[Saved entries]
_ _ _ _
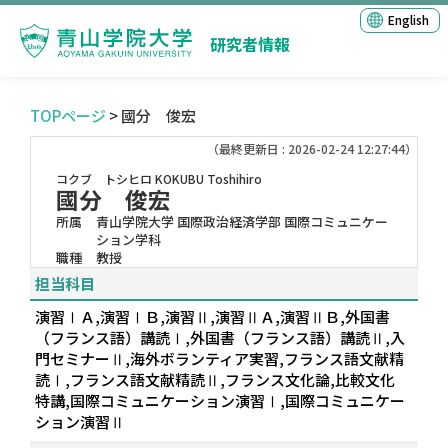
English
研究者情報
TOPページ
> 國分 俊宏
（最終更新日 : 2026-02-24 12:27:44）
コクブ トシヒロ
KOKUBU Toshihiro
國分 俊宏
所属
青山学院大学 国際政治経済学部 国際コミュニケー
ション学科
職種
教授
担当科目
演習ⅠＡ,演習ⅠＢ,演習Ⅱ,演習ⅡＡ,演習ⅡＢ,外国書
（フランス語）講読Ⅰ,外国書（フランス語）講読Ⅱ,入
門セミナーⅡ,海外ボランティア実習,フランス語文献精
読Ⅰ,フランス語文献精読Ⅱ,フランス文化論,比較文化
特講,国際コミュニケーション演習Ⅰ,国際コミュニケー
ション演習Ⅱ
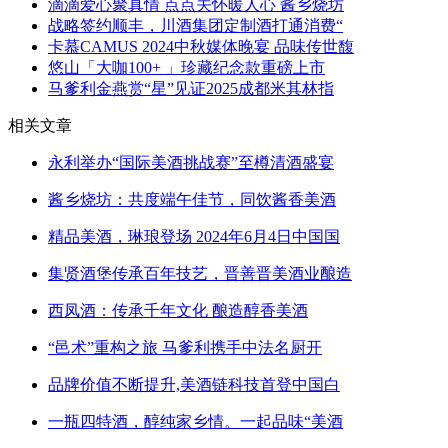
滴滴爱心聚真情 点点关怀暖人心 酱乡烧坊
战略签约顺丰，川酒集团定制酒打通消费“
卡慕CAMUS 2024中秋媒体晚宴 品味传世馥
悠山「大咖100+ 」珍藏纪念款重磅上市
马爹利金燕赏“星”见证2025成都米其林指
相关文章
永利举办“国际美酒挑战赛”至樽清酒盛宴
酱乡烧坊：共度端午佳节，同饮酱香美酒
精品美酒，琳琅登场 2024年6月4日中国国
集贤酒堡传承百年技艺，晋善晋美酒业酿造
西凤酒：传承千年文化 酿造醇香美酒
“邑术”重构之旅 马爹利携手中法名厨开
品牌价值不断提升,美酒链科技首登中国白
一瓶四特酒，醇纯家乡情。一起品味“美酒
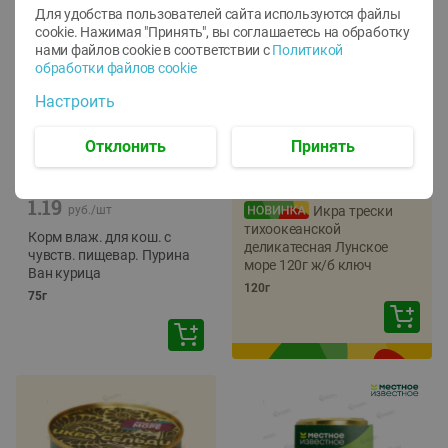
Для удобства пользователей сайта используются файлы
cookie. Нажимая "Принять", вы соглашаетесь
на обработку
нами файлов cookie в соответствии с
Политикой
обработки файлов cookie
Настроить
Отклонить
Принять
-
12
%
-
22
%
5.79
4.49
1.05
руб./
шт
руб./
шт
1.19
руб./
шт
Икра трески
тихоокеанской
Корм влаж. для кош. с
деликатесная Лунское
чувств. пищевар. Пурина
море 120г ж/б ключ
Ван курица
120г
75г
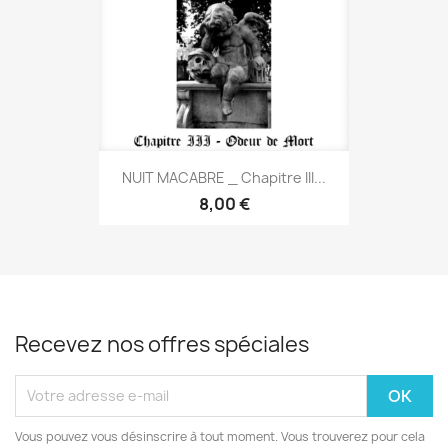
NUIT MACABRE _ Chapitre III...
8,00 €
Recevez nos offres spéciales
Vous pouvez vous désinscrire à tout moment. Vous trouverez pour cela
_ _ _ _
*EXERCISE*. Transcribe the lines of the records exactly, starting with the line that contains "Для удобства пользователей" and going on through the end of the records, and leave the pictures out of your answer.

*RESPONSE TO THIS EXERCISE*.
Для удобства пользователей сайта используются файлы
cookie. Нажимая "Принять", вы соглашаетесь
на обработку
нами файлов cookie в соответствии с
Политикой
обработки файлов cookie
Настроить
Отклонить
Принять
-
12
%
-
22
%
5.79
4.49
1.05
руб./
шт
руб./
шт
1.19
руб./
шт
Икра трески
тихоокеанской
Корм влаж. для кош. с
деликатесная Лунское
чувств. пищевар. Пурина
море 120г ж/б ключ
Ван курица
120г
75г
NUIT MACABRE _ Chapitre III...
8,00 €
Recevez nos offres spéciales
Vous pouvez vous désinscrire à tout moment. Vous trouverez pour cela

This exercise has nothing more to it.